*YOUR TASKS*:
1. Reproduce the part of the post about beer and vinyl that starts at "Also, besides beer, I" and ends at "three now, Shane)".
2. In the post about beer and vinyl, which beer style does the writer say they love?
3. Write what comes next in the post about beer and vinyl, picking up after its final line.

*EXCERPT*:
I've had a lot of beer, but I've actually drank less than I would usually in Vancouver. Off the top of my head, yesterday I had a stout, an ESB and an IPA at a couple different restaurants, as well as a Hair of the Dog Fred, and two other barley wines. I think I might be forgetting one, however. Anyway, they were all pretty damned good. I love barley wine. Today, I'm going on the brew bus tour. Basically, it drives us around to a variety of breweries where we have samples and stuff. Super cool.

Also, besides beer, I have picked up some cool vinyl for dirt cheap here.
-Zounds - This Land/Alone single
-Conflict - Increase the Pressure
-Citizen Fish - Thirst
-Citizen Fish - Wider than a Postcard
-King Crimson - Red
-Jeff Beck - Blow by Blow
-Wipers - Youth of America (I've got two out of the three now, Shane)
-Amebix - Arise!

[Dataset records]
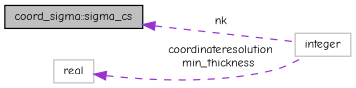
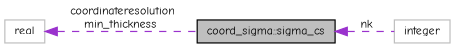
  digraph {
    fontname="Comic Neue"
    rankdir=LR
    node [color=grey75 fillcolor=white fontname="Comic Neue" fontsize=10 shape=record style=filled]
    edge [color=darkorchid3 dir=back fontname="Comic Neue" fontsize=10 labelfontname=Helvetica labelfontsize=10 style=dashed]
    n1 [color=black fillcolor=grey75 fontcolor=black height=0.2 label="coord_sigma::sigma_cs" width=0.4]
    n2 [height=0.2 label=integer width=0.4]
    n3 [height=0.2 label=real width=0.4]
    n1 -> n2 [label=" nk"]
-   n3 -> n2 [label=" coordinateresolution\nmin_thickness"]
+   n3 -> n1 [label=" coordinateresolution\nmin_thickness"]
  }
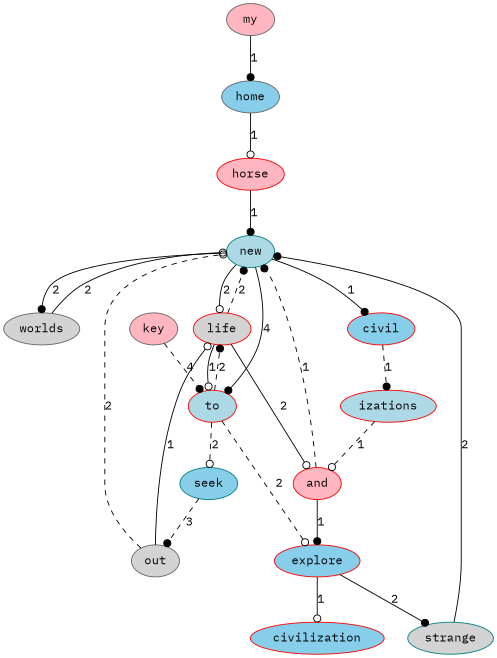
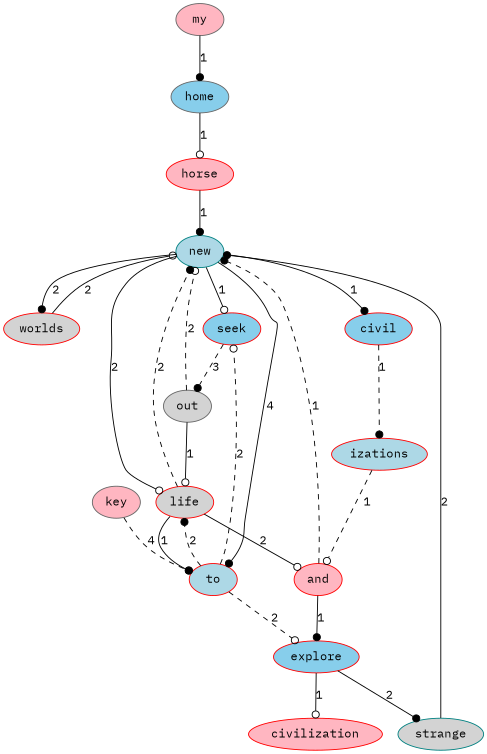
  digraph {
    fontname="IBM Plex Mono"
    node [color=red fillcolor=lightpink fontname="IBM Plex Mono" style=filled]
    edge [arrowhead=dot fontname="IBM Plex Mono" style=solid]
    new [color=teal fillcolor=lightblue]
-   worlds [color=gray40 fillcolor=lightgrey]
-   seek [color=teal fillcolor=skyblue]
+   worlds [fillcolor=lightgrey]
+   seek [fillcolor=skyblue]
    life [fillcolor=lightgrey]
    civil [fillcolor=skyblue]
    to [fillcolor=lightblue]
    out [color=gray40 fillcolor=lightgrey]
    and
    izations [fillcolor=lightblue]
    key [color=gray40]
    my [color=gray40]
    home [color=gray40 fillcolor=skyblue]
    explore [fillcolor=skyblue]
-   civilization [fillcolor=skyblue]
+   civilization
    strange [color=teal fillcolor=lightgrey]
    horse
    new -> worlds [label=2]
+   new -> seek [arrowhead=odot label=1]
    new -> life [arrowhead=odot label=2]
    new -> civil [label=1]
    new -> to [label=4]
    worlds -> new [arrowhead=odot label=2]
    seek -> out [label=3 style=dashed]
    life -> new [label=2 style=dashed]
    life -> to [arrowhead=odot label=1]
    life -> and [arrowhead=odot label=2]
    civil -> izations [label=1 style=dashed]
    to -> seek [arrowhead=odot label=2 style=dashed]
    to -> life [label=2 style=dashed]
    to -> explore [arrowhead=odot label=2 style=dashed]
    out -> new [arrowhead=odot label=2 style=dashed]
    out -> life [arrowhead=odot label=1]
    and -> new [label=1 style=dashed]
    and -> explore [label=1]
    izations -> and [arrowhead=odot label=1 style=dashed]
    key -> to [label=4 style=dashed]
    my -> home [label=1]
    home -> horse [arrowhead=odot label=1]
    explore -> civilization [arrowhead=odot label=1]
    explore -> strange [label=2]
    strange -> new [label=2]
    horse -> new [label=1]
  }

* * *

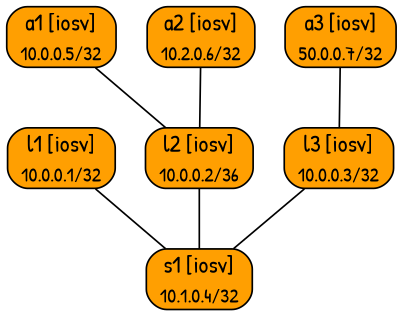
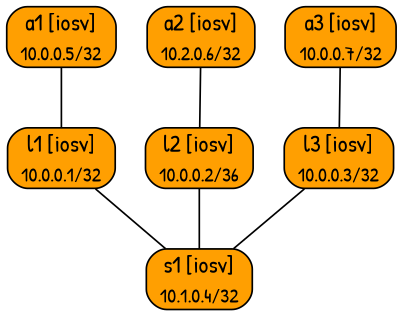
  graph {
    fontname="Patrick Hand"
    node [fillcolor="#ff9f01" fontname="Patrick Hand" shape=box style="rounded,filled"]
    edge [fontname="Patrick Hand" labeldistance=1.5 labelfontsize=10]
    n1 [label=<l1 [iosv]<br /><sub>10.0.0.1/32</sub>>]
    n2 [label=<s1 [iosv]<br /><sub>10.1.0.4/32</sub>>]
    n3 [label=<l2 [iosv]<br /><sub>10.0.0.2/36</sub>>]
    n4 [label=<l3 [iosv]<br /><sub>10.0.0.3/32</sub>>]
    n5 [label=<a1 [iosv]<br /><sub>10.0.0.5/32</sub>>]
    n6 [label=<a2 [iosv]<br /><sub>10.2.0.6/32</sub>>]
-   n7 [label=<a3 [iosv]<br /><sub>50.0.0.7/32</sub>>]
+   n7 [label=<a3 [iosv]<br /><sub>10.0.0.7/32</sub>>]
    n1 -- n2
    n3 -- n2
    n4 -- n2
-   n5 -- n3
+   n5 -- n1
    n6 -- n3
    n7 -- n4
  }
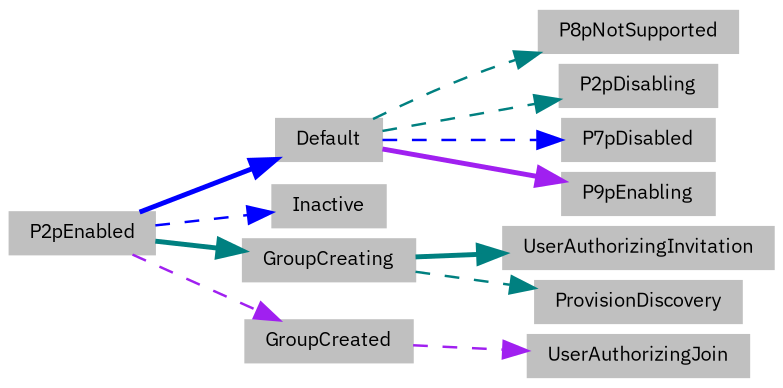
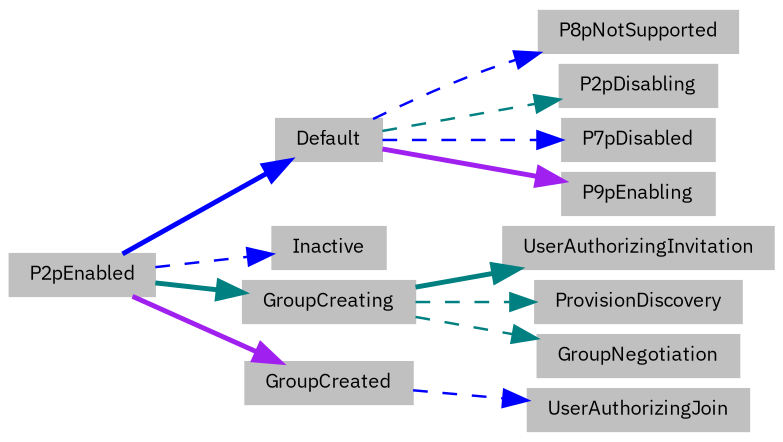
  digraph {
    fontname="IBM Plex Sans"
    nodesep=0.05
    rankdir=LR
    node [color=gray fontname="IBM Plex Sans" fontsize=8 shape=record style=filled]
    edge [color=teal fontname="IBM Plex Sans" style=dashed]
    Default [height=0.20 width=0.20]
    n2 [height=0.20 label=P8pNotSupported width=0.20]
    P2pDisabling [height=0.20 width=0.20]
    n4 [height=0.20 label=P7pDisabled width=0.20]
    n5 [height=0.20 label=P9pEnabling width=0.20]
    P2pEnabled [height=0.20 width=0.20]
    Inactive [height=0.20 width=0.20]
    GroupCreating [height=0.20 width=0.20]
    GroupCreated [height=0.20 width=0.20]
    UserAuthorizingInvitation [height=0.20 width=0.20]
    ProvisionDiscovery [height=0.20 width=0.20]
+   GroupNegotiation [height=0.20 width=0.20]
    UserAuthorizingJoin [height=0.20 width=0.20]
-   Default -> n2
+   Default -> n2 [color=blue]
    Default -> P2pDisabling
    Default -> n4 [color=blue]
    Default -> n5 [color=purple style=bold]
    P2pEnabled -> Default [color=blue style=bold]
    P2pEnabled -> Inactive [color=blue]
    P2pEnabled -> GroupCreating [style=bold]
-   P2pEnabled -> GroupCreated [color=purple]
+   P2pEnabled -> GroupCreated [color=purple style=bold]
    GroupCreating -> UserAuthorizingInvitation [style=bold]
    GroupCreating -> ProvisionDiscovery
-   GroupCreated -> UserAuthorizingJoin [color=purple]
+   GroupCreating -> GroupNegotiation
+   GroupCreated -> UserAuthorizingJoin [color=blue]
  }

*ANSWERS GIVEN*:
1.
Also, besides beer, I have picked up some cool vinyl for dirt cheap here.
-Zounds - This Land/Alone single
-Conflict - Increase the Pressure
-Citizen Fish - Thirst
-Citizen Fish - Wider than a Postcard
-King Crimson - Red
-Jeff Beck - Blow by Blow
-Wipers - Youth of America (I've got two out of the three now, Shane)

2. Barley wine.

3.
Some of these are things I've seen in Canada, but for like 2-3 times more than I paid here. A couple of them are just things that I've never ran into there.

I haven't skated much, but I did pick up another bushing kit, rail riser kit and some wicked Bennett Alligators.

Honestly, it's just weird being back in a friendly city again. Seattle isn't friendly. Vancouver is just weird. I mean, I guess Commercial can be friendly, except that they're usually annoying and/or want drugs after talking to you for a moment. Here, people notice my Zounds record and go nuts wanting to know where I got it. Awesome. So many random people talking to me here and, so far, I haven't wished any of them would fall into the road while talking to me.

Oops. I was supposed to be looking up other stuff.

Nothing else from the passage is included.